It is not surprising that the debates fail to satisfy. (I admit I didn't watch them. A few minutes of Romney's wild eyes and wilder lies, and I was ready to puke, and changed the channel. But I'm responding to the post-debate coverage I've read, both in the news media and on Facebook.)
You can't squarely and honestly address the issues facing this country unless you address the issue of class; to wit, that the rich and powerful are and have been systematically looting the working class both of this country and the world. (This is the actual class that includes the working poor plus the bulk of that which we disingenuously refer to as "the middle class" in our political debates.) They have been doing this since time immemorial, generally with the full help and support of government. This was mitigated for a brief time, due to working people's revolutionary struggles and the rise of unionism in the late 19th and early 20th Centuries. The post-WWII prosperity then eased the pressure (there was so much wealth to be generated, that the rich could be convinced to share). But since the mid-70s the rapine has resumed, and steadily intensified in force. Extreme inequality was a driving force behind the economic collapse of 2008, and our government (a milquetoast Presidency and a recalcitrant Congress) ensured that, while working people got some palliative measures (a stimulus package, payroll tax cuts, unemployment extensions), which actually lessened our pain compared to, e.g., Europe, the rich essentially got made whole, and certainly were not asked to pay for their crimes.
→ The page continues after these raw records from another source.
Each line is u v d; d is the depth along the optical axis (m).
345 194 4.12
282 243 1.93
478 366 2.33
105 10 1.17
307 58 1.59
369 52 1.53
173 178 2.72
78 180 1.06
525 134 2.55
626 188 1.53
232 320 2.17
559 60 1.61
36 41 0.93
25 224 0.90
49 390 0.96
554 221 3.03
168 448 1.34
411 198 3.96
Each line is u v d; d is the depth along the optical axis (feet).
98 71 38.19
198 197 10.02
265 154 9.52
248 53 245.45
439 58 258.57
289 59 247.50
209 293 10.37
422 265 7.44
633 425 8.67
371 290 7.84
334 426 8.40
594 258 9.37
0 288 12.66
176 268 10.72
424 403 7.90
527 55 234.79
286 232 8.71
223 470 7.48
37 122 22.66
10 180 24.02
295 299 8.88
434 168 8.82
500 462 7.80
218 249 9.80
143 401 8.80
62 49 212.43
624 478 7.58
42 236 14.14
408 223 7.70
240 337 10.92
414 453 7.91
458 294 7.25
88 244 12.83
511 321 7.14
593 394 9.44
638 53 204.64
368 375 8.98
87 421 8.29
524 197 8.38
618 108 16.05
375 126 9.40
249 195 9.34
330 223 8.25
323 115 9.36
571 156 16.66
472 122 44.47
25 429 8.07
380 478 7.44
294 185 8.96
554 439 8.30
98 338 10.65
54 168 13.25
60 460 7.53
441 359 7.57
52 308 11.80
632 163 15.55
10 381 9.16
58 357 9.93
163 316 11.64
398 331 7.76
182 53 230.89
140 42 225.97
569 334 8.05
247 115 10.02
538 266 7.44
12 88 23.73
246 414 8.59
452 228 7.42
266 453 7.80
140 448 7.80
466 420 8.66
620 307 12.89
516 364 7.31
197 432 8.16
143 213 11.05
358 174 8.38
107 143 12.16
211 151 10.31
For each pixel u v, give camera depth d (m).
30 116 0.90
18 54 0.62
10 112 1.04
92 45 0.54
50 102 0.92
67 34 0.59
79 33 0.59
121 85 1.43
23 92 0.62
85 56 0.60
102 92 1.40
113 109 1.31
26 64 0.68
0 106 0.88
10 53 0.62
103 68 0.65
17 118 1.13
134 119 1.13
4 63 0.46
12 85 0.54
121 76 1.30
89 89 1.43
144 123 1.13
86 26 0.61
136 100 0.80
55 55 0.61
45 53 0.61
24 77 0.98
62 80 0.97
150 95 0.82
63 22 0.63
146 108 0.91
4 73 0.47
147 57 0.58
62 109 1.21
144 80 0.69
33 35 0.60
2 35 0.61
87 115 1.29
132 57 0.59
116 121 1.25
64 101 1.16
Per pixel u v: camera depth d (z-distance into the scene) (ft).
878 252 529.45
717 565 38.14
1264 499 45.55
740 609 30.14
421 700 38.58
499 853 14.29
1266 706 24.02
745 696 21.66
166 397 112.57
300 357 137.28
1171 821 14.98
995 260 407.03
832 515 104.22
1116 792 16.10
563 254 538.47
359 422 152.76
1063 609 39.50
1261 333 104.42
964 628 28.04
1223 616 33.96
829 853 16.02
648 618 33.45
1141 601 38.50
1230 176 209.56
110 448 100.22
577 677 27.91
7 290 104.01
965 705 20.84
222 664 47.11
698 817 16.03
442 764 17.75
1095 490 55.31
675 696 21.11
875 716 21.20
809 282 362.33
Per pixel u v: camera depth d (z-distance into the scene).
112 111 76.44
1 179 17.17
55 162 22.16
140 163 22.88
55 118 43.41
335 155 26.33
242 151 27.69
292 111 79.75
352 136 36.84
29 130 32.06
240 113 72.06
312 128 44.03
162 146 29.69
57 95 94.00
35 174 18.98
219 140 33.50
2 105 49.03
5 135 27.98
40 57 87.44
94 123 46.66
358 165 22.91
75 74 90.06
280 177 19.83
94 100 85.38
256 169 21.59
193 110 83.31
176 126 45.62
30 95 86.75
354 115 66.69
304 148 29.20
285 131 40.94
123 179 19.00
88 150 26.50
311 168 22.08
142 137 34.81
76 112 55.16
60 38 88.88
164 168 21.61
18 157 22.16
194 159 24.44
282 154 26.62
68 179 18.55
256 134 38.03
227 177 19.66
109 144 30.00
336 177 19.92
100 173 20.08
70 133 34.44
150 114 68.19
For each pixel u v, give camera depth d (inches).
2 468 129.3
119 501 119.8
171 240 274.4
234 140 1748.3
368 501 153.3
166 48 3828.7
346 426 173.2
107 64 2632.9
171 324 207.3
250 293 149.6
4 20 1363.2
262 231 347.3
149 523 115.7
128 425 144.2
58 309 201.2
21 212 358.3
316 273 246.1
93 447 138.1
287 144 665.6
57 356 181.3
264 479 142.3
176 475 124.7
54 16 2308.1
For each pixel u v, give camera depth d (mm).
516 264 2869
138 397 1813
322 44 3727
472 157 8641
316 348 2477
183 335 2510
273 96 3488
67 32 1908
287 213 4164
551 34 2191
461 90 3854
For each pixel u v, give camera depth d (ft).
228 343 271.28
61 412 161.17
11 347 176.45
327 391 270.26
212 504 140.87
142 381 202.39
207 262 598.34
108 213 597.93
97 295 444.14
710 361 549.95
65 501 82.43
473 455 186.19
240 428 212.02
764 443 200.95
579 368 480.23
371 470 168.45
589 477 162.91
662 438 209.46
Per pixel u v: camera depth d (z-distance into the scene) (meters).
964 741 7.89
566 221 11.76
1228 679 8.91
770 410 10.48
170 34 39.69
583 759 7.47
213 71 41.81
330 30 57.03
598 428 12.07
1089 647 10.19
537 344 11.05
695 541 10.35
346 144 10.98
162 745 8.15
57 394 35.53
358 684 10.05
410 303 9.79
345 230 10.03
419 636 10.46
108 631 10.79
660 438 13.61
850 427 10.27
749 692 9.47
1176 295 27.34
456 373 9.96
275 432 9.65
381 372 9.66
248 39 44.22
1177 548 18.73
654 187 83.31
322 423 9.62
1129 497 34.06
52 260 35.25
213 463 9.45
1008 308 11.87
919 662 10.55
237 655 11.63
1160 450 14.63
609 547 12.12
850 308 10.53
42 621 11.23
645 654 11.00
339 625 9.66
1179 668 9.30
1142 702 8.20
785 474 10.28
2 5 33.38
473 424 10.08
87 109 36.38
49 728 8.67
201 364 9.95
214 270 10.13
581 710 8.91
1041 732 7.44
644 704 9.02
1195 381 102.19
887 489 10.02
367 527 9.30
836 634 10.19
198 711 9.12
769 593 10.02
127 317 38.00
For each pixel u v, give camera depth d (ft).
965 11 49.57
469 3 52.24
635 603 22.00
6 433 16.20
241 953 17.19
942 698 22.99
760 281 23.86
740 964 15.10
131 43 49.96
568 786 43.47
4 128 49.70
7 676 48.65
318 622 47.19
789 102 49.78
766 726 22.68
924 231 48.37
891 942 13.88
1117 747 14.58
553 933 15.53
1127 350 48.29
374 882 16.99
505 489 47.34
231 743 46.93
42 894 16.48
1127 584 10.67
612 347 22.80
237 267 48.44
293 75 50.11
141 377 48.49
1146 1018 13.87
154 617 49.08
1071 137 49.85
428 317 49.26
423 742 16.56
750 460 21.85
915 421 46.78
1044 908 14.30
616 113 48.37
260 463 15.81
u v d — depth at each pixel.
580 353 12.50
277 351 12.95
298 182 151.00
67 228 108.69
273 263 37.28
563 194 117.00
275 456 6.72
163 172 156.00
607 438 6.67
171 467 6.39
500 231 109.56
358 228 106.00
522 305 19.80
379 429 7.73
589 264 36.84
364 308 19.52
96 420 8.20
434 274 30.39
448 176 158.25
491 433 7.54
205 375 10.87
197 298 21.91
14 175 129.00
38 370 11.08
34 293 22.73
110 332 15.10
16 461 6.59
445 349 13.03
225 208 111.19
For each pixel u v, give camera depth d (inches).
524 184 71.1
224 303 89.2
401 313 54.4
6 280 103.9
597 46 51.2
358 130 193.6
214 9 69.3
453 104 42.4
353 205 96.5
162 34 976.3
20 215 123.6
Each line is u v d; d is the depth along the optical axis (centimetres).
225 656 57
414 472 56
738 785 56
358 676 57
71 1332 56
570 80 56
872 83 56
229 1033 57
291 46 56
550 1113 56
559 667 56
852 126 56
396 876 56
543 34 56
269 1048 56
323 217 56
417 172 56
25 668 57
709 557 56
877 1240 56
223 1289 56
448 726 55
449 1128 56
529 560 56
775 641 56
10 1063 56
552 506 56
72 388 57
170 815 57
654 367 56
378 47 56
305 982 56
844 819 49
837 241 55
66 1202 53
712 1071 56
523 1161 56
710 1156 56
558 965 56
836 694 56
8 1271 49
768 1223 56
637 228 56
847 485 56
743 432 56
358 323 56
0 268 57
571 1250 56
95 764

But neither of the major U.S. parties can address this issue, since they are both entirely beholden to the capitalist class. Our Constitution, and our private cash-driven electoral system ensure this. I'm not a believer in the strategy of "Down with the Elephant, Down with the Ass." While I would love to see an effective (i.e., election-winning) "Party of the Working Class," I have yet to see one with a credible plan of building mass American support. Working within the Democratic Party has been somewhat more effective in my lifetime, but frustrating also: for all the so-called "progressives" we sometimes manage to elect, we can't seem to shake the identification of the Democrats as the kinder and gentler of the parties of the elites. Money is too influential, leadership too powerful, and even our "progressives", once in office, are often too willing to go along to get along.
I don't have a solution. We need an effective, yet revolutionary politics if we are ever to break the stranglehold of wealth over our lives, and I frankly can't see where that politics is coming from. But an honest recognition of the problem has got to be the first step.
P.S. The quote above is from an old Socialist chant, "Down with the Elephant. Down with the Ass. Let's build a party of the Working Class."